Im zweiten Teil widmet sich der systematische Theologe Dietrich Korsch in seinem Beitrag dem Verhältnis zwischen Gott und der Logik der Gefühle, während die Exegetin und Pädagogin Tanja Smailus narratologische Methoden zur Untersuchung emotiver Leserlenkung in Erzähltexten vorstellt.

Im dritten Teil fragen die Schulpädagog:innen Michaela Gläser-Zikuda. Simon Meyer & Melanie Stephan nach der Bedeutung von Emotionen für Lehr- und Lernprozesse in Schule und Unterricht und eröffnen einen Überblick über den pädagogisch-psychologischen Forschungsstand. Emotionen zeigen sich dabei zugleich als Determinanten und Ergebnis eines Lernprozesses. Ihr Beitrag wird ergänzt durch die Darstellung von Volker Frederking, Professor für Didaktik der deutschen Sprache und Literatur, der zentrale Gemeinsamkeiten und Unterschiede der Sicht verschiedener Fachdidaktiken auf das Thema Emotionen unter dem Leitkonzept einer Allgemeinen Fachdidaktik skizziert. Er greift dazu auf Beiträge zahlreicher Fachdidaktiken in einem von ihm mit herausgegebenen Sammelband zurück.

Den vierten, dezidiert religionspädagogisch-fachdidaktischen Teil eröffnet Helga Kohler-Spiegel, sie untersucht in ihrem Beitrag die spezifische Rolle emotionalen Lernens in der Grundschule. Uta Pohl-Patalong diskutiert den Zusammenhang von biblischem Lernen und Emotionen im Religionsunterricht und Elisabeth Naurath befasst sich mit der Bedeutung von Emotionen im Feld interreligiösen Lernens. Sabine Hermisson nimmt ein konkretes Thema des Religionsunterrichts, nämlich das Thema „Schöpfung“ in den Blick, indem sie aus einer größeren empirischen Befragung von Jugendlichen die emotionsbezogenen Anteile referiert und diskutiert. Das Tableau abschließend bietet der Aufsatz von Mónika Solymár empirische Einblicke in Lehrpläne und Schulbücher für den evangelischen Religionsunterrichtund sucht nach vorfindlichen bzw. ausbleibenden Emotionen.

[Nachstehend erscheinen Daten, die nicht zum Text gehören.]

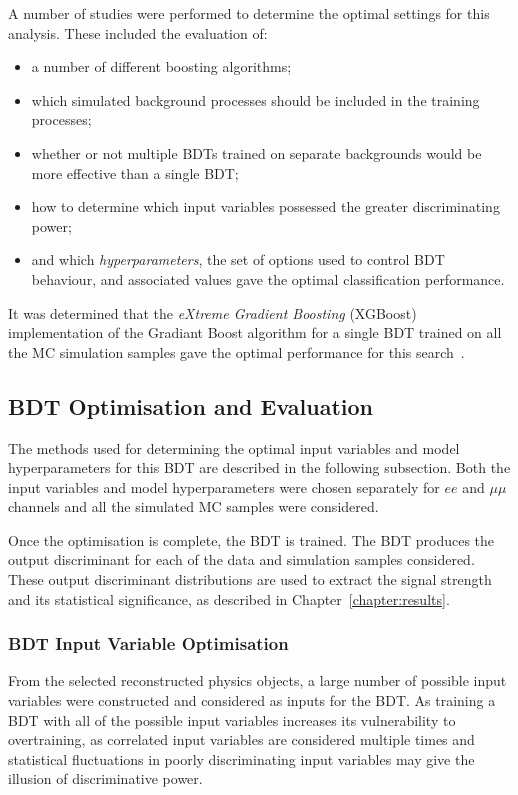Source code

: A number of studies were performed to determine the optimal settings for this analysis.
These included the evaluation of:

\begin{itemize}
\item a number of different boosting algorithms;
\item which simulated background processes should be included in the training processes;
\item whether or not multiple BDTs trained on separate backgrounds would be more effective than a single BDT;
\item how to determine which input variables possessed the greater discriminating power;
\item and which \emph{hyperparameters}, the set of options used to control BDT behaviour, and associated values gave the optimal classification performance.
\end{itemize}

It was determined that the \emph{eXtreme Gradient Boosting} (XGBoost) implementation of the Gradiant Boost algorithm for a single BDT trained on all the MC simulation samples gave the optimal performance for this search~\cite{xgboost}.

\subsection{BDT Optimisation and Evaluation}\label{subsec:bdtOpt}
The methods used for determining the optimal input variables and model hyperparameters for this BDT are described in the following subsection.
Both the input variables and model hyperparameters were chosen separately for $ee$ and $\mu\mu$ channels and all the simulated MC samples were considered.

Once the optimisation is complete, the BDT is trained.
The BDT produces the output discriminant for each of the data and simulation samples considered.
These output discriminant distributions are used to extract the signal strength and its statistical significance, as described in Chapter~\ref{chapter:results}.

\subsubsection*{BDT Input Variable Optimisation}
From the selected reconstructed physics objects, a large number of possible input variables were constructed and considered as inputs for the BDT.
As training a BDT with all of the possible input variables increases its vulnerability to overtraining, as correlated input variables are considered multiple times and statistical fluctuations in poorly discriminating input variables may give the illusion of discriminative power.


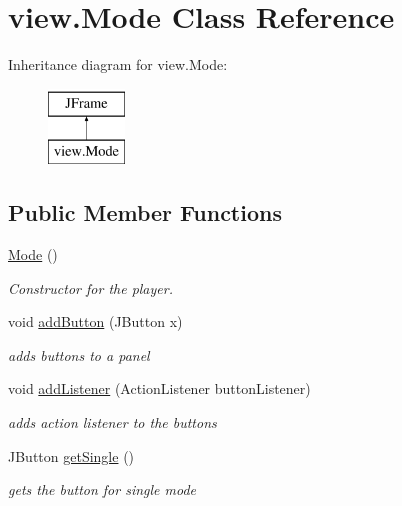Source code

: \hypertarget{classview_1_1_mode}{}\section{view.\+Mode Class Reference}
\label{classview_1_1_mode}
Inheritance diagram for view.\+Mode\+:\begin{figure}[H]
\begin{center}
\leavevmode
\includegraphics[height=2.000000cm]{classview_1_1_mode}
\end{center}
\end{figure}
\subsection*{Public Member Functions}
\begin{DoxyCompactItemize}
\item 
\hyperlink{classview_1_1_mode_a55b668b8551b43596ab48afb749faec0}{Mode} ()
\begin{DoxyCompactList}\small\item\em Constructor for the player. \end{DoxyCompactList}\item 
void \hyperlink{classview_1_1_mode_a133b1b524c5ac2bb62da0f7f892c006d}{add\+Button} (J\+Button x)
\begin{DoxyCompactList}\small\item\em adds buttons to a panel \end{DoxyCompactList}\item 
void \hyperlink{classview_1_1_mode_a0f731453457f37dd1f3b16994a398c3e}{add\+Listener} (Action\+Listener button\+Listener)
\begin{DoxyCompactList}\small\item\em adds action listener to the buttons \end{DoxyCompactList}\item 
J\+Button \hyperlink{classview_1_1_mode_ad97ed0dc0beeb1f54affe3355846bf6a}{get\+Single} ()
\begin{DoxyCompactList}\small\item\em gets the button for single mode \end{DoxyCompactList}\end{DoxyCompactItemize}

Wir danken allen Autor:innen herzlich für ihre Beiträge. Sie lassen aus unserer Sicht zum einen erkennen, wie wichtig und vielfältig bedeutsam das Thema Emotionen für religiöse Bildung ist; zum anderen zeigt sich auch, dass hier noch ein beträchtlicher Forschungs- und Handlungsbedarf besteht. Die Bedeutsamkeit von Emotionen für den Religionsunterricht lässt sich drei Kategorien zuordnen (vgl. auch Pirner, 2022):

a) Gefühle gehören in besonderer Weise zum Gegenstand des Religionsunterrichts, nämlich der Religion.

b) Gefühle und der Umgang mit ihnen gehören zum Menschsein des Menschen dazu; da der Religionsunterricht ein ‚ganzheitliches‘, mehrdimensionales Verständnis von Mensch und Bildung betont, zielt er auch in besonderer Weise auf die Förderung von emotionaler Bildung.

c) Gefühle begleiten unausweichlich alles menschliche Lernen und können dieses fördern, unterstützen – oder behindern; dies gilt natürlich auch für religionsunterrichtliches Lernen.  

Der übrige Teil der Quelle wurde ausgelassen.